ROCHESTER, NY (WXXI) - The New York Attorney General’s office is preparing an insider-trading lawsuit against Eastman Kodak and CEO and Executive Chairman Jim Continenza. That’s according to Reuters and financial filings on Monday.
The Reuters story says the pending lawsuit focuses on stock purchases that preceded a proposed deal during the Trump administration to finance a pharmaceutical venture during the COVID-19 pandemic.
According to a financial filing on Monday, the AG’s civil case centers on Continenza’s June 23, 2020 purchase of nearly 47,000 Kodak shares. The trades happened before White House officials unveiled a tentative agreement to lend the company $765 million to back production of pharmaceutical components to help fight the pandemic.

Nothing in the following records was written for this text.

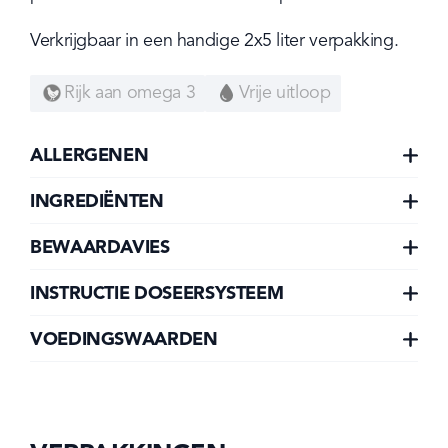
Verkrijgbaar in een handige 2x5 liter verpakking.
Rijk aan omega 3
Vrije uitloop
ALLERGENEN
INGREDIËNTEN
BEWAARDAVIES
INSTRUCTIE DOSEERSYSTEEM
VOEDINGSWAARDEN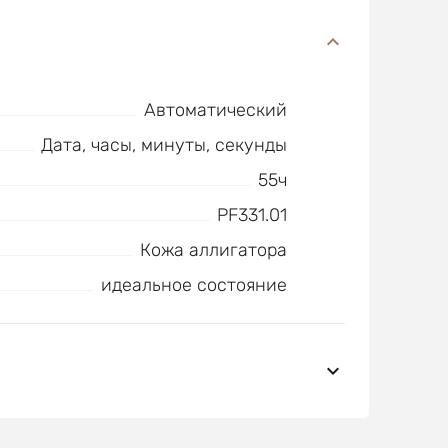
Автоматический
Дата, часы, минуты, секунды
55ч
PF331.01
Кожа аллигатора
идеальное состояние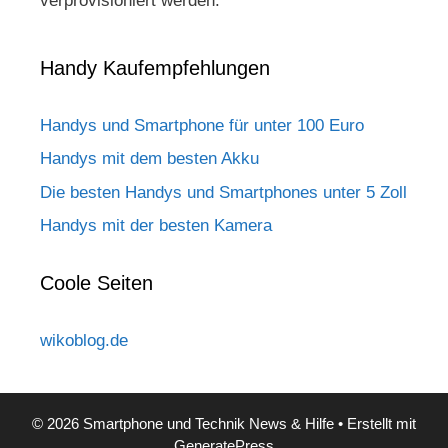
verprovisioniert werden.
Handy Kaufempfehlungen
Handys und Smartphone für unter 100 Euro
Handys mit dem besten Akku
Die besten Handys und Smartphones unter 5 Zoll
Handys mit der besten Kamera
Coole Seiten
wikoblog.de
© 2026 Smartphone und Technik News & Hilfe
• Erstellt mit
GeneratePress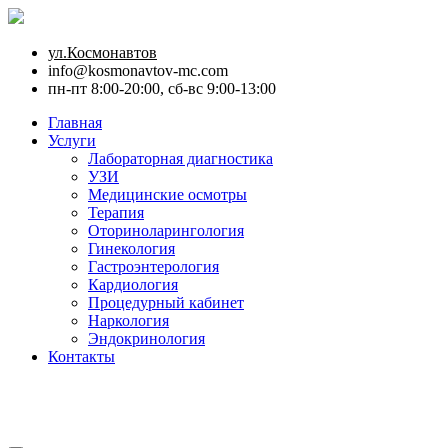
ул.Космонавтов
info@kosmonavtov-mc.com
пн-пт 8:00-20:00, сб-вс 9:00-13:00
Главная
Услуги
Лабораторная диагностика
УЗИ
Медицинские осмотры
Терапия
Оториноларингология
Гинекология
Гастроэнтерология
Кардиология
Процедурный кабинет
Наркология
Эндокринология
Контакты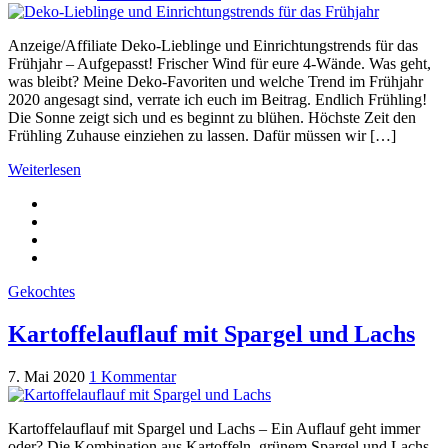
Anzeige/Affiliate Deko-Lieblinge und Einrichtungstrends für das
Frühjahr – Aufgepasst! Frischer Wind für eure 4-Wände. Was geht,
was bleibt? Meine Deko-Favoriten und welche Trend im Frühjahr
2020 angesagt sind, verrate ich euch im Beitrag. Endlich Frühling!
Die Sonne zeigt sich und es beginnt zu blühen. Höchste Zeit den
Frühling Zuhause einziehen zu lassen. Dafür müssen wir […]
Weiterlesen
Gekochtes
Kartoffelauflauf mit Spargel und Lachs
7. Mai 2020
1 Kommentar
Kartoffelauflauf mit Spargel und Lachs – Ein Auflauf geht immer
oder? Die Kombination aus Kartoffeln, grünem Spargel und Lachs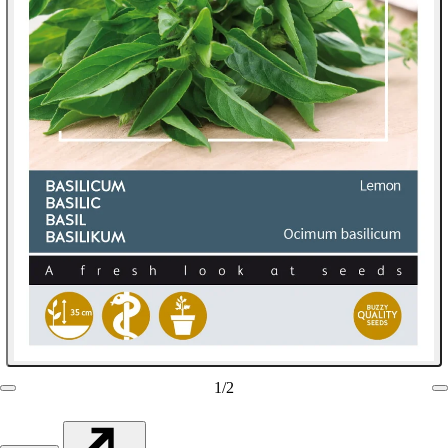
1
/
2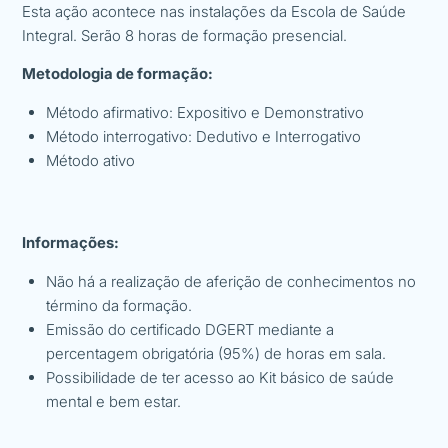
Esta ação acontece nas instalações da Escola de Saúde
Integral. Serão 8 horas de formação presencial.
Metodologia de formação:
Método afirmativo: Expositivo e Demonstrativo
Método interrogativo: Dedutivo e Interrogativo
Método ativo
Informações:
Não há a realização de aferição de conhecimentos no
término da formação.
Emissão do certificado DGERT mediante a
percentagem obrigatória (95%) de horas em sala.
Possibilidade de ter acesso ao Kit básico de saúde
mental e bem estar.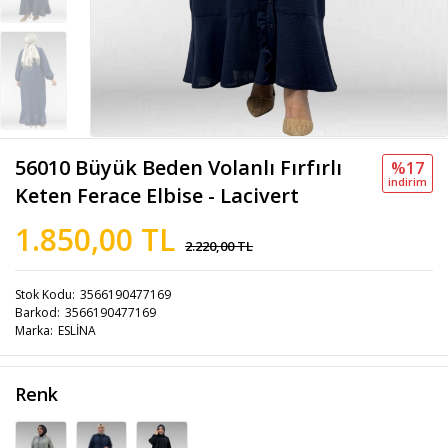
56010 Büyük Beden Volanlı Fırfırlı
%17
i̇ndi̇ri̇m
Keten Ferace Elbise - Lacivert
1.850,00 TL
2.220,00 TL
Stok Kodu
3566190477169
Barkod
3566190477169
Marka
ESLİNA
Renk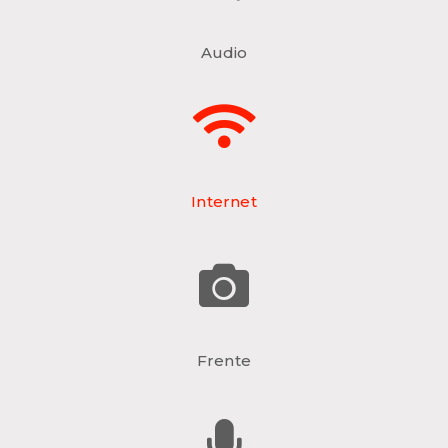
Audio
Internet
Frente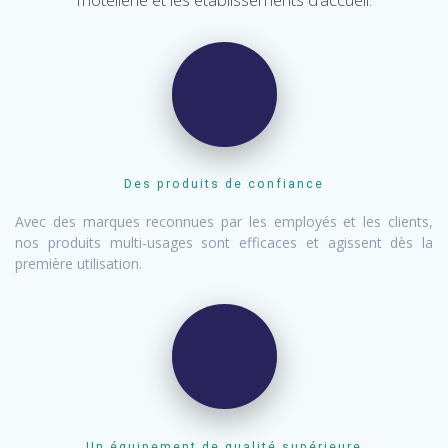
Des produits de confiance
Avec des marques reconnues par les employés et les clients,
nos produits multi-usages sont efficaces et agissent dès la
première utilisation.
Un équipement de qualité supérieure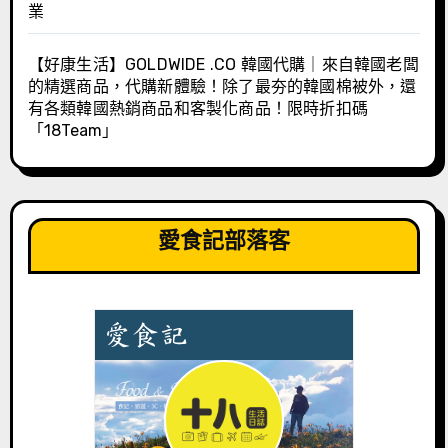
業
【好康生活】GOLDWIDE .CO 韓國代購｜來自韓國老闆
的精選商品，代購新體驗！除了最夯的韓國棉被外，還
有各類韓國熱銷商品和客製化商品！限時折扣碼
「18Team」
愛食記部落客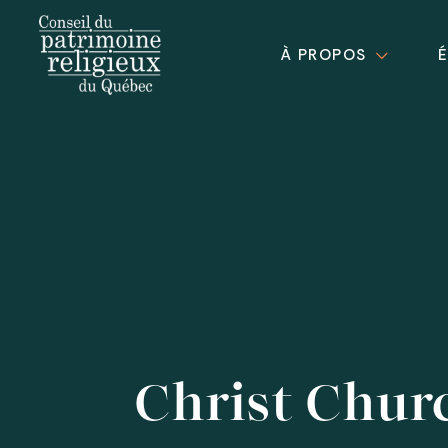
À PROPOS
Christ Chur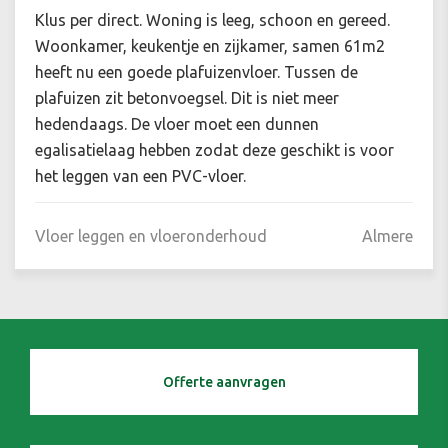
Klus per direct. Woning is leeg, schoon en gereed.
Woonkamer, keukentje en zijkamer, samen 61m2
heeft nu een goede plafuizenvloer. Tussen de
plafuizen zit betonvoegsel. Dit is niet meer
hedendaags. De vloer moet een dunnen
egalisatielaag hebben zodat deze geschikt is voor
het leggen van een PVC-vloer.
Vloer leggen en vloeronderhoud
Almere
Offerte aanvragen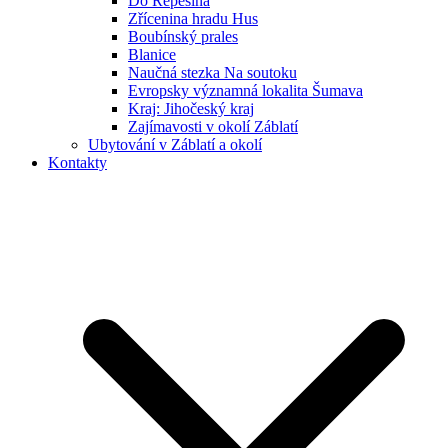
Do Řepešína
Zřícenina hradu Hus
Boubínský prales
Blanice
Naučná stezka Na soutoku
Evropsky významná lokalita Šumava
Kraj: Jihočeský kraj
Zajímavosti v okolí Záblatí
Ubytování v Záblatí a okolí
Kontakty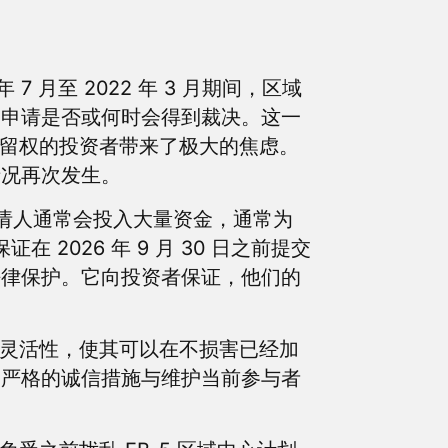
 月至 2022 年 3 月期间，区域
的申请是否或何时会得到裁决。这一
居留权的投资者带来了极大的焦虑。
情况再次发生。
申请人通常会投入大量资金，通常为
2026 年 9 月 30 日之前提交
法律保护。它向投资者保证，他们的
的灵活性，使其可以在不损害已经加
更严格的诚信措施与维护当前参与者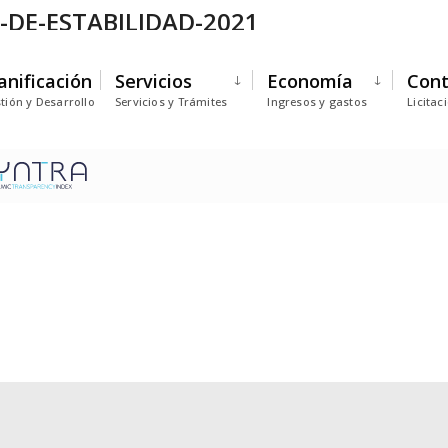
DE-ESTABILIDAD-2021
anificación
Servicios
Economía
Cont
tión y Desarrollo
Servicios y Trámites
Ingresos y gastos
Licitac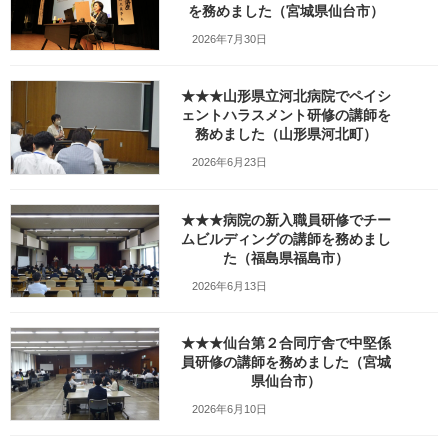
を務めました（宮城県仙台市）
最
2025年4月7日
2025年8月31日
笹崎久美子
終
2026年7月30日
更
新
日
★★★山形県立河北病院でペイシ
時
ェントハラスメント研修の講師を
:
務めました（山形県河北町）
2026年6月23日
★★★病院の新入職員研修でチー
ムビルディングの講師を務めまし
た（福島県福島市）
2026年6月13日
★★★仙台第２合同庁舎で中堅係
員研修の講師を務めました（宮城
Facebook
X
Bluesky
県仙台市）
Threads
Hatena
LINE
2026年6月10日
Copy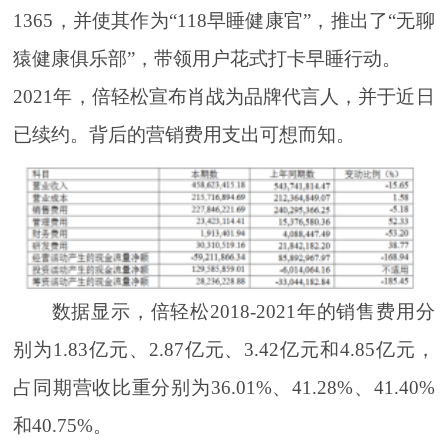
1365，并使其作为“118早睡健康官”，推出了“无聊
猿健康俱乐部”，带领用户花式打卡早睡行动。
2021年，倍轻松宣布肖战为品牌代言人，并于近日
已续约。背后的营销费用支出可想而知。
数据显示，倍轻松2018-2021年的销售费用分
别为1.83亿元、2.87亿元、3.42亿元和4.85亿元，
占同期营收比重分别为36.01%、41.28%、41.40%
和40.75%。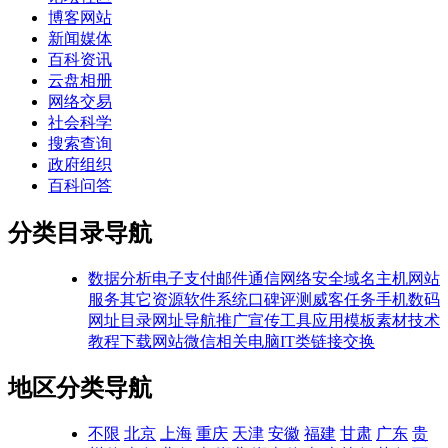
博客网站
新闻媒体
百科资讯
云盘相册
网络交易
社会科学
搜索查询
政府组织
百科问答
分类目录导航
数据分析
电子支付
邮件通信
网络安全
域名主机
网站
服务
其它资源
软件系统
口碑评测
威客任务
手机数码
网址目录
网址导航
推广宣传
工具应用
模板素材
技术
教程
下载网站
微信相关
电脑IT类
链接交换
地区分类导航
不限
北京
上海
重庆
天津
安徽
福建
甘肃
广东
贵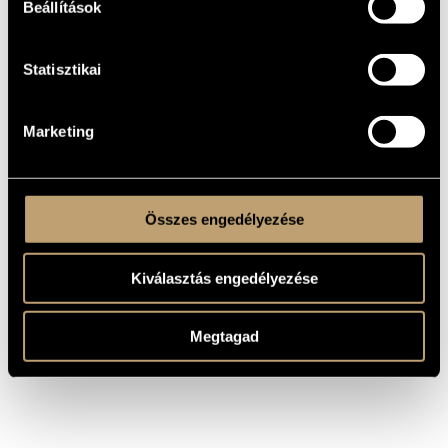
MŰVEK
Beállítások
SZERZŐ
CÍM
Statisztikai
Pleyel, Ignaz
B-dúr vonósnégyes Op. 42. No.
Joseph
2
Pleyel, Ignaz
C-dúr vonósnégyes Op. 41 No.
Joseph
1
Marketing
Pleyel, Ignaz
F-dúr vonósnégyes Op. 41. No.
Joseph
2
Pleyel, Ignaz
G-dúr vonósnégyes Op. 42. No.
Joseph
1
Összes engedélyezése
Kiválasztás engedélyezése
Megtagad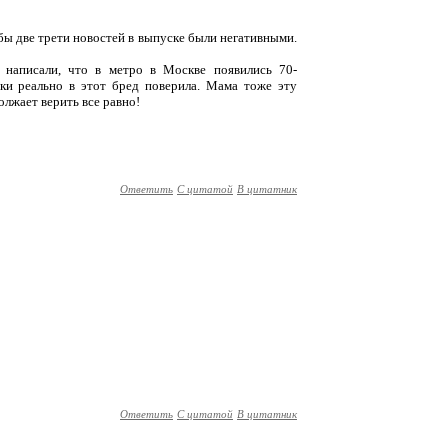
тобы две трети новостей в выпуске были негативными.
 написали, что в метро в Москве появились 70-
ки реально в этот бред поверила. Мама тоже эту
олжает верить все равно!
Ответить
С цитатой
В цитатник
Ответить
С цитатой
В цитатник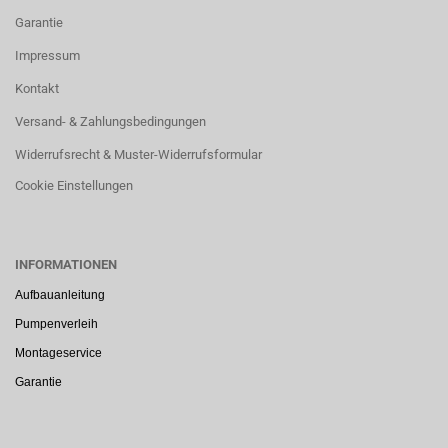
Garantie
Impressum
Kontakt
Versand- & Zahlungsbedingungen
Widerrufsrecht & Muster-Widerrufsformular
Cookie Einstellungen
INFORMATIONEN
Aufbauanleitung
Pumpenverleih
Montageservice
Garantie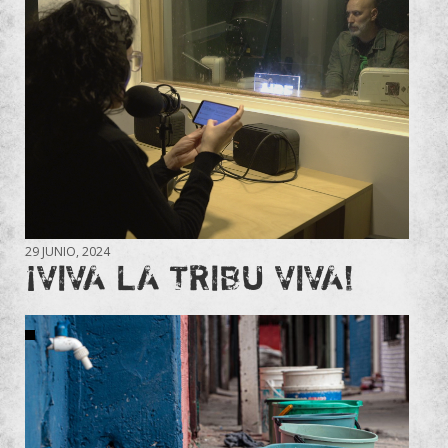
29 JUNIO, 2024
¡VIVA LA TRIBU VIVA!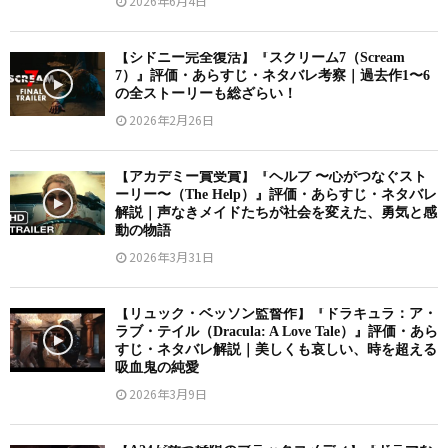
2026年6月4日
【シドニー完全復活】『スクリーム7（Scream
7）』評価・あらすじ・ネタバレ考察｜過去作1〜6
の全ストーリーも総ざらい！
2026年2月26日
【アカデミー賞受賞】『ヘルプ 〜心がつなぐスト
ーリー〜（The Help）』評価・あらすじ・ネタバレ
解説｜声なきメイドたちが社会を変えた、勇気と感
動の物語
2026年3月31日
【リュック・ベッソン監督作】『ドラキュラ：ア・
ラブ・テイル（Dracula: A Love Tale）』評価・あら
すじ・ネタバレ解説｜美しくも哀しい、時を超える
吸血鬼の純愛
2026年3月9日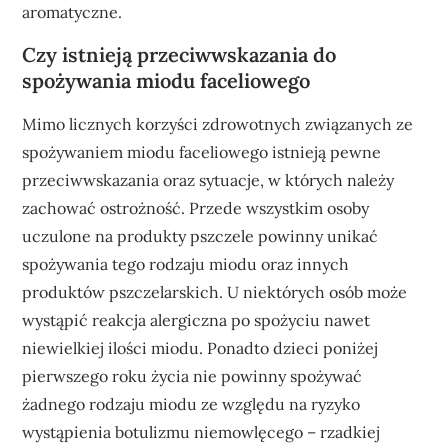
aromatyczne.
Czy istnieją przeciwwskazania do
spożywania miodu faceliowego
Mimo licznych korzyści zdrowotnych związanych ze
spożywaniem miodu faceliowego istnieją pewne
przeciwwskazania oraz sytuacje, w których należy
zachować ostrożność. Przede wszystkim osoby
uczulone na produkty pszczele powinny unikać
spożywania tego rodzaju miodu oraz innych
produktów pszczelarskich. U niektórych osób może
wystąpić reakcja alergiczna po spożyciu nawet
niewielkiej ilości miodu. Ponadto dzieci poniżej
pierwszego roku życia nie powinny spożywać
żadnego rodzaju miodu ze względu na ryzyko
wystąpienia botulizmu niemowlęcego – rzadkiej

Kodak’s stock had initially soared last year, but then fell sharply over several days and the Trump administration halted Kodak’s loan application.
A spokesperson for the NY Attorney General had no immediate comment when contacted by WXXI News on Monday.
Kodak noted in its financial filing that Continenza’s stock purchase was made in compliance with the company’s insider trading policy, and it also noted the CEO has never sold any Kodak shares. Kodak said in its filing that it considers, “the threatened claim to be unsupported by law or fact and intends to vigorously defend itself against the threatened claim should it be filed.”
Kodak also provided this statement to WXXI News:
"The Attorney General has threatened to file a lawsuit premised on an unprecedented and novel application of insider trading law that seeks to impose liability in the absence of evidence of intent. The threatened litigation would not be supported by legal precedent or the facts. Mr. Continenza did not engage in insider trading. He was not in possession of material non-public information when he made the trade at issue, and his small stock purchase fully complied with Kodak’s insider trading policies, was pre-approved by Kodak’s General Counsel, and was subsequently found to be compliant by outside counsel in an independent investigation.
"Importantly, Mr. Continenza has bought Kodak stock in virtually every open window period – and has never sold a single share. As we understand the Attorney General’s theory, the contemplated lawsuit would have a chilling effect on directors and executives of every public company, who could never invest in their own companies without fear of having good-faith decisions, pre-approved by counsel, second-guessed by regulators and charged as violations of law.”